2. The Job density map: The more desity, the more jobs.
-
I was supprised to find Two Job centers: St.John's and Labrador. I thought there would be only St.John's.
-
Also, nearby areas of St.John's like Mount Pearl and Paradise also showed significant opportunities.
3. HDBScan: These clusters illustrated the geographic spread of job opportunities
- It highlighted the concentration of jobs in St. John’s, marked by vibrant red and orange dots on the map.
- black dots, might representing outliers, indicated unique jobs in more remote locations.
4. LDA for job requirement analysis: to understand the nature of these jobs
-
For topic 1, it seems to revolve around positions that require a degree of responsibility and coordination, likely in an administrative or managerial capacity 😎 .
-
The presence of words like "assistant," "program," "manager," and "officer" suggests roles that may involve oversight, planning, and execution of various programs or projects.
-
The terms "health" and "safety" indicate a possible focus on roles related to health and safety management, while "training" and "services" might imply roles in the service industry or corporate training domains.
-
"Valid license" suggests jobs that require certification or specific qualifications.
Method
-
Scrape the job post data
- I already built a way, using selenium, to scrape the data from a popular job post website. >data_scraping.py
- Surely, you can take it as a reference to scrap data from other job websites.
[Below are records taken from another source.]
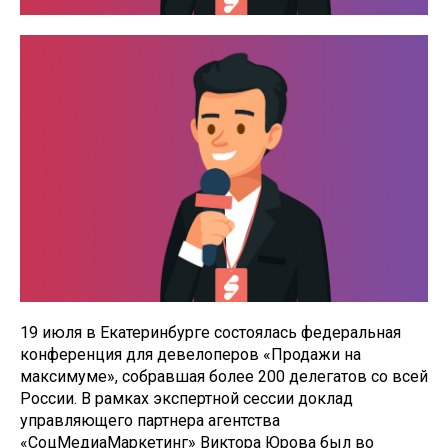
19 июля в Екатеринбурге состоялась федеральная
конференция для девелоперов «Продажи на
максимуме», собравшая более 200 делегатов со всей
России. В рамках экспертной сессии доклад
управляющего партнера агентства
«СоцМедиаМаркетинг» Виктора Юрова был во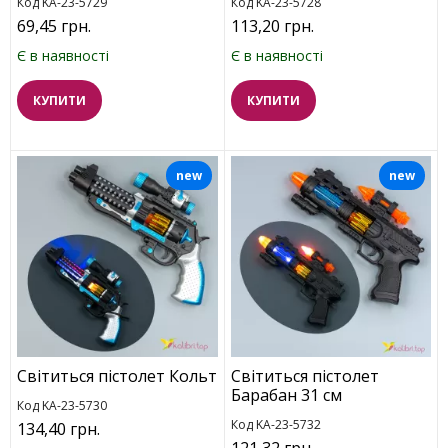
Код KA-23-5729
Код KA-23-5728
69,45 грн.
113,20 грн.
Є в наявності
Є в наявності
КУПИТИ
КУПИТИ
new
new
Світиться пістолет Кольт
Світиться пістолет
Барабан 31 см
Код KA-23-5730
Код KA-23-5732
134,40 грн.
121,32 грн.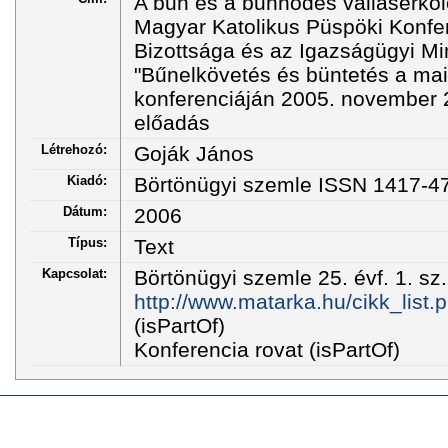
A bűn és a bűnhődés valláserkölc
Magyar Katolikus Püspöki Konfere
Bizottsága és az Igazságügyi Mi
"Bűnelkövetés és büntetés a ma
konferenciáján 2005. november 
előadás
Létrehozó:
Goják János
Kiadó:
Börtönügyi szemle ISSN 1417-4
Dátum:
2006
Típus:
Text
Kapcsolat:
Börtönügyi szemle 25. évf. 1. sz.
http://www.matarka.hu/cikk_list
(isPartOf)
Konferencia rovat (isPartOf)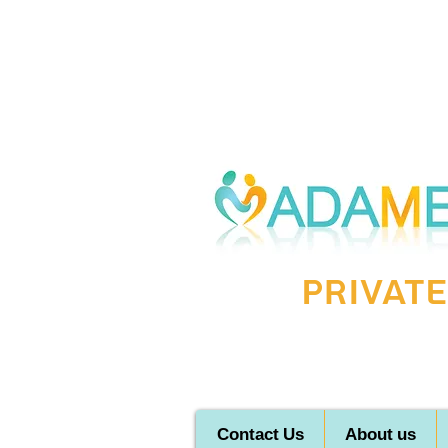
Private
Contact Us
About us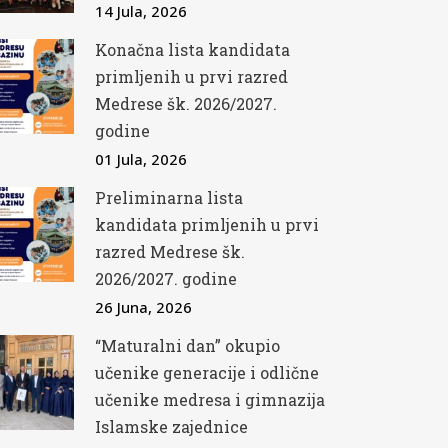
14 Jula, 2026
Konačna lista kandidata
primljenih u prvi razred
Medrese šk. 2026/2027.
godine
01 Jula, 2026
Preliminarna lista
kandidata primljenih u prvi
razred Medrese šk.
2026/2027. godine
26 Juna, 2026
“Maturalni dan” okupio
učenike generacije i odlične
učenike medresa i gimnazija
Islamske zajednice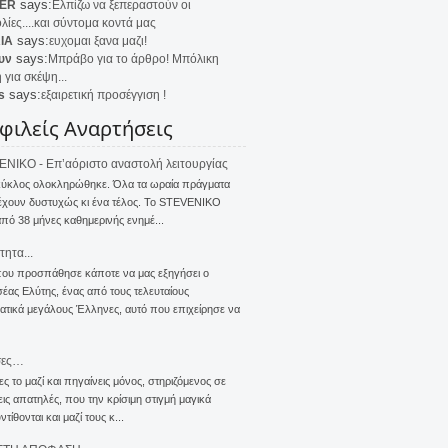
says:
ER
Ελπίζω να ξεπεραστούν οι
λίες....και σύντομα κοντά μας
says:
IA
ευχομαι ξανα μαζι!
says:
υν
Μπράβο για το άρθρο! Μπόλικη
 για σκέψη...
says:
s
εξαιρετική προσέγγιση !
φιλείς Αναρτήσεις
NIKO - Επ’αόριστο αναστολή λειτουργίας
κύκλος ολοκληρώθηκε. Όλα τα ωραία πράγματα
έχουν δυστυχώς κι ένα τέλος. Το STEVENIKO
πό 38 μήνες καθημερινής ενημέ...
τητα...
που προσπάθησε κάποτε να μας εξηγήσει ο
ας Ελύτης, ένας από τους τελευταίους
τικά μεγάλους Έλληνες, αυτό που επιχείρησε να
σες…
ς το μαζί και πηγαίνεις μόνος, στηριζόμενος σε
ις απατηλές, που την κρίσιμη στιγμή μαγικά
τίθονται και μαζί τους κ...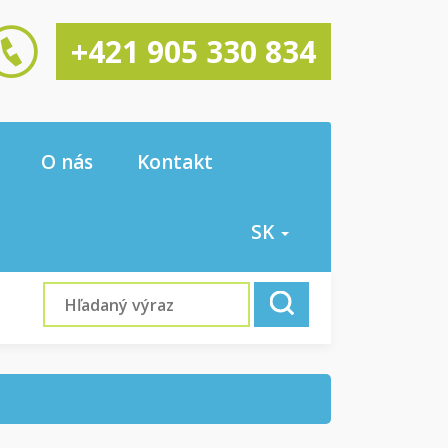
+421 905 330 834
O nás
Kontakt
SK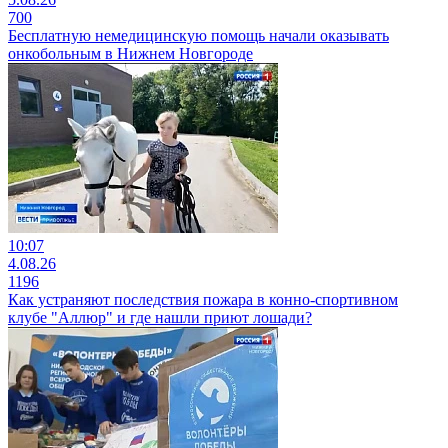
700
Бесплатную немедицинскую помощь начали оказывать
онкобольным в Нижнем Новгороде
10:07
4.08.26
1196
Как устраняют последствия пожара в конно-спортивном
клубе "Аллюр" и где нашли приют лошади?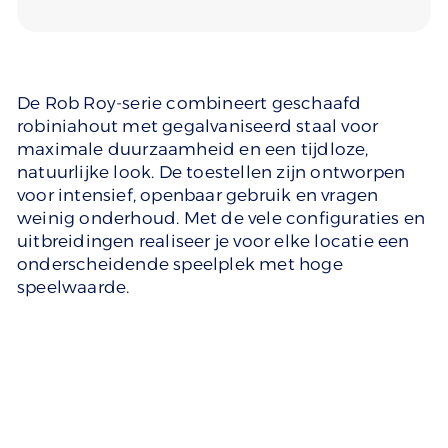
De Rob Roy-serie combineert geschaafd
robiniahout met gegalvaniseerd staal voor
maximale duurzaamheid en een tijdloze,
natuurlijke look. De toestellen zijn ontworpen
voor intensief, openbaar gebruik en vragen
weinig onderhoud. Met de vele configuraties en
uitbreidingen realiseer je voor elke locatie een
onderscheidende speelplek met hoge
speelwaarde.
- I have to say, selenium is way better than the way using BeautifulSoup, especially for this kind of dynamic update website which also have anti-scrapping mechanism.
-
Clean the scraped data
- This is an essential step, as the scrapped data contains noises or impurities, which will definitely affect the results.
- In this case, I spotted the errors and areas that need to be adjusted, like moving job type data from salary column to the correct place.
- Try >data_clean.py
-
Take a fast visulization
- In this step, >data_rough_viz.py could give you a general visulization by generating the Job Word Cloud and Job density Map.
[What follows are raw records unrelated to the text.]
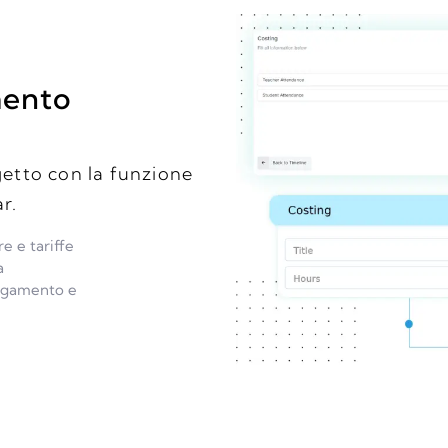
mento
getto con la funzione
r.
e e tariffe
a
agamento e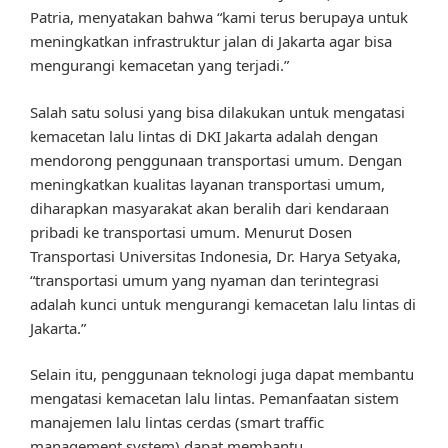
Patria, menyatakan bahwa “kami terus berupaya untuk
meningkatkan infrastruktur jalan di Jakarta agar bisa
mengurangi kemacetan yang terjadi.”
Salah satu solusi yang bisa dilakukan untuk mengatasi
kemacetan lalu lintas di DKI Jakarta adalah dengan
mendorong penggunaan transportasi umum. Dengan
meningkatkan kualitas layanan transportasi umum,
diharapkan masyarakat akan beralih dari kendaraan
pribadi ke transportasi umum. Menurut Dosen
Transportasi Universitas Indonesia, Dr. Harya Setyaka,
“transportasi umum yang nyaman dan terintegrasi
adalah kunci untuk mengurangi kemacetan lalu lintas di
Jakarta.”
Selain itu, penggunaan teknologi juga dapat membantu
mengatasi kemacetan lalu lintas. Pemanfaatan sistem
manajemen lalu lintas cerdas (smart traffic
management system) dapat membantu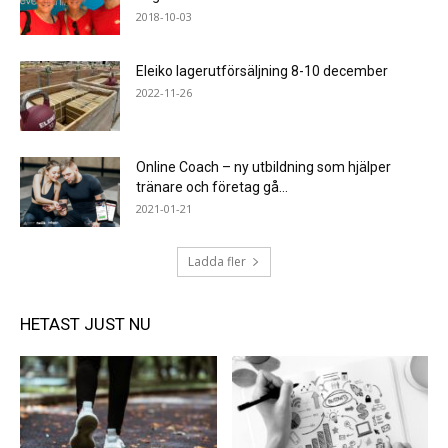
2018-10-03
Eleiko lagerutförsäljning 8-10 december
2022-11-26
Online Coach – ny utbildning som hjälper
tränare och företag gå...
2021-01-21
Ladda fler
HETAST JUST NU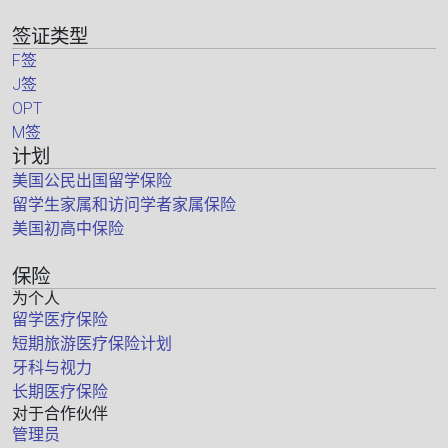
签证类型
F签
J签
OPT
M签
计划
美国公民出国留学保险
留学生家属和访问学者家属保险
美国初高中保险
保险
为个人
留学医疗保险
短期旅游医疗保险计划
牙科与视力
长期医疗保险
对于合作伙伴
管理员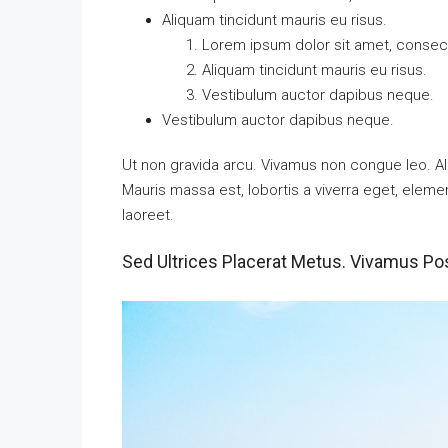
Aliquam tincidunt mauris eu risus.
Lorem ipsum dolor sit amet, consecte
Aliquam tincidunt mauris eu risus.
Vestibulum auctor dapibus neque.
Vestibulum auctor dapibus neque.
Ut non gravida arcu. Vivamus non congue leo. Al
Mauris massa est, lobortis a viverra eget, elem
laoreet.
Sed Ultrices Placerat Metus. Vivamus Po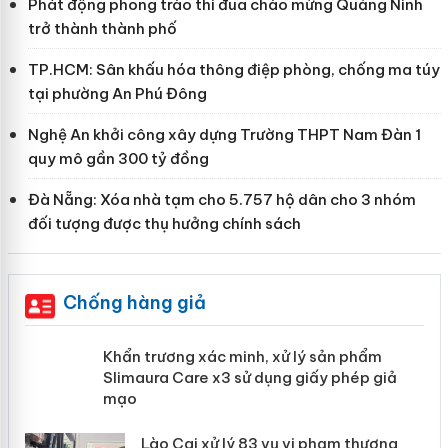
Phát động phong trào thi đua chào mừng Quảng Ninh
trở thành thành phố
TP.HCM: Sân khấu hóa thông điệp phòng, chống ma túy
tại phường An Phú Đông
Nghệ An khởi công xây dựng Trường THPT Nam Đàn 1
quy mô gần 300 tỷ đồng
Đà Nẵng: Xóa nhà tạm cho 5.757 hộ dân cho 3 nhóm
đối tượng được thụ hưởng chính sách
Chống hàng giả
ản
Khẩn trương xác minh, xử lý sản phẩm
Slimaura Care x3 sử dụng giấy phép giả
mạo
 án
Lào Cai xử lý 83 vụ vi phạm thương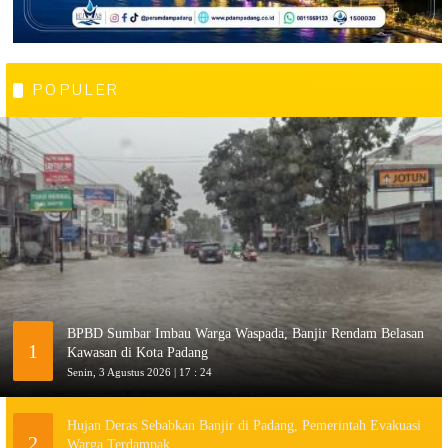
POPULER
BPBD Sumbar Imbau Warga Waspada, Banjir Rendam Belasan
1
Kawasan di Kota Padang
Senin, 3 Agustus 2026 | 17 : 24
Hujan Deras Sebabkan Banjir di Padang, Pemerintah Evakuasi
2
Warga Terdampak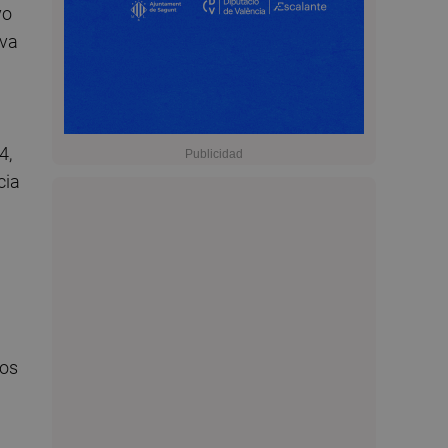
yo
 va
4,
cia
ros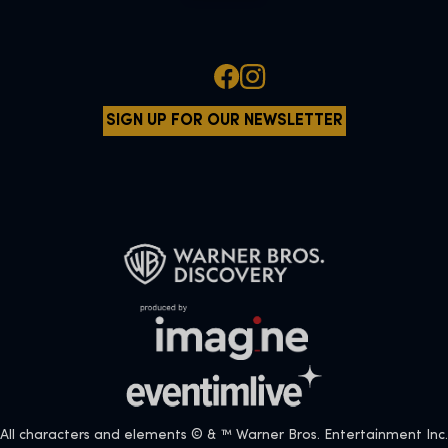
SIGN UP FOR OUR NEWSLETTER
All characters and elements © & ™ Warner Bros. Entertainment Inc.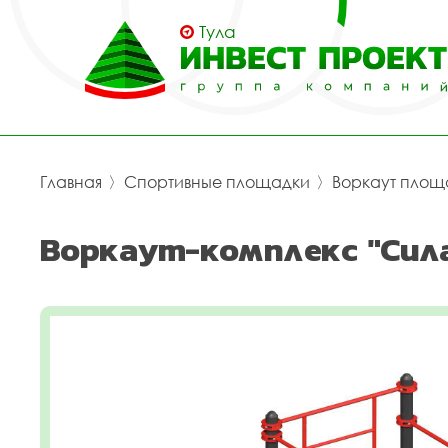
Тула
Главная
〉
Спортивные площадки
〉
Воркаут площ
Воркаут-комплекс "Сила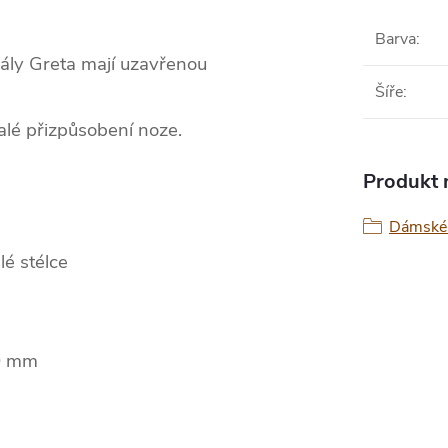
Barva
:
ály Greta mají uzavřenou
Šíře
:
alé přizpůsobení noze.
Produkt n
Dámské 
lé stélce
0 mm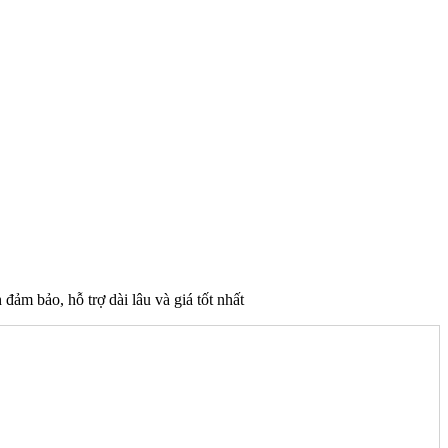
 bảo, hỗ trợ dài lâu và giá tốt nhất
- A little tip: When processing data, you can consider some algorithms or techniques to improve efficiency.
- For example, when I convert city to longitude and latitude, due to server limitations, I can only process one data in 10 seconds.
- If I simply convert one by one, then 1,000 data will take nearly 3 hours, which is too long.
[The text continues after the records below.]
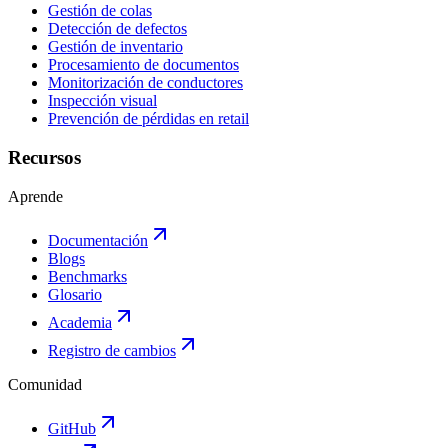
Gestión de colas
Detección de defectos
Gestión de inventario
Procesamiento de documentos
Monitorización de conductores
Inspección visual
Prevención de pérdidas en retail
Recursos
Aprende
Documentación
Blogs
Benchmarks
Glosario
Academia
Registro de cambios
Comunidad
GitHub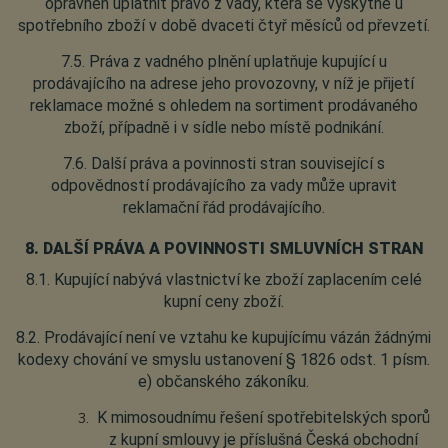
oprávněn uplatnit právo z vady, která se vyskytne u
spotřebního zboží v době dvaceti čtyř měsíců od převzetí.
7.5. Práva z vadného plnění uplatňuje kupující u
prodávajícího na adrese jeho provozovny, v níž je přijetí
reklamace možné s ohledem na sortiment prodávaného
zboží, případně i v sídle nebo místě podnikání.
7.6. Další práva a povinnosti stran související s
odpovědností prodávajícího za vady může upravit
reklamační řád prodávajícího.
8. DALŠÍ PRÁVA A POVINNOSTI SMLUVNÍCH STRAN
8.1. Kupující nabývá vlastnictví ke zboží zaplacením celé
kupní ceny zboží.
8.2. Prodávající není ve vztahu ke kupujícímu vázán žádnými
kodexy chování ve smyslu ustanovení § 1826 odst. 1 písm.
e) občanského zákoníku.
K mimosoudnímu řešení spotřebitelských sporů
z kupní smlouvy je příslušná Česká obchodní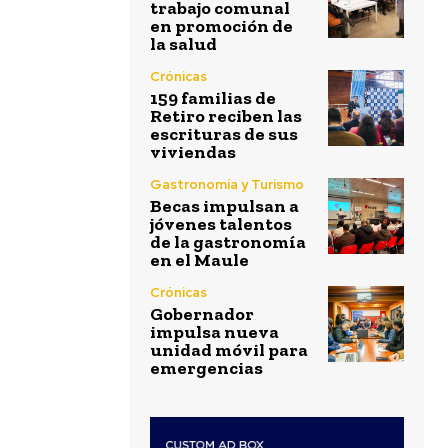
trabajo comunal
en promoción de
la salud
Crónicas
159 familias de
Retiro reciben las
escrituras de sus
viviendas
Gastronomía y Turismo
Becas impulsan a
jóvenes talentos
de la gastronomía
en el Maule
Crónicas
Gobernador
impulsa nueva
unidad móvil para
emergencias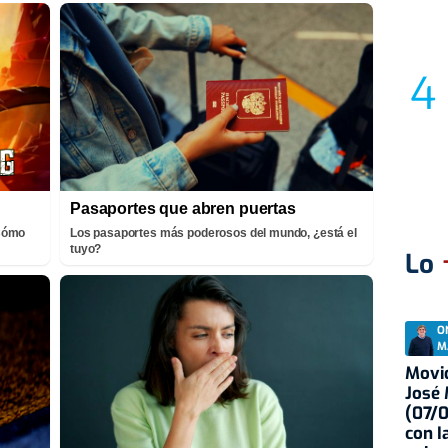
Pasaportes que abren puertas
¡Cómo
Los pasaportes más poderosos del mundo, ¿está el
tuyo?
Lo
O
M
Movid
José
(07/
con I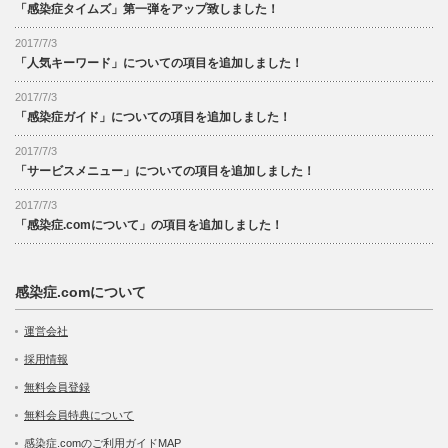
「感染症タイムズ」第一弾をアップ致しました！
2017/7/3
「人気キーワード」についての項目を追加しました！
2017/7/3
「感染症ガイド」についての項目を追加しました！
2017/7/3
「サービスメニュー」についての項目を追加しました！
2017/7/3
「感染症.comについて」の項目を追加しました！
感染症.comについて
運営会社
採用情報
無料会員登録
無料会員特典について
感染症.comのご利用ガイドMAP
- But if I can save the existing city areas and longitudes and latitudes, then every time I process the data, I can refer to the recorded ones without having to go to the server for processing.
- The result only takes less than 1 minute to complete.
-
Data mining and more visulization
- I have already created k-means, DBscan, HDBscan and Topic modeling in >data_mining_viz.py
- In this case, I used HDBscan and Topic modeling since I found these two are more suitable.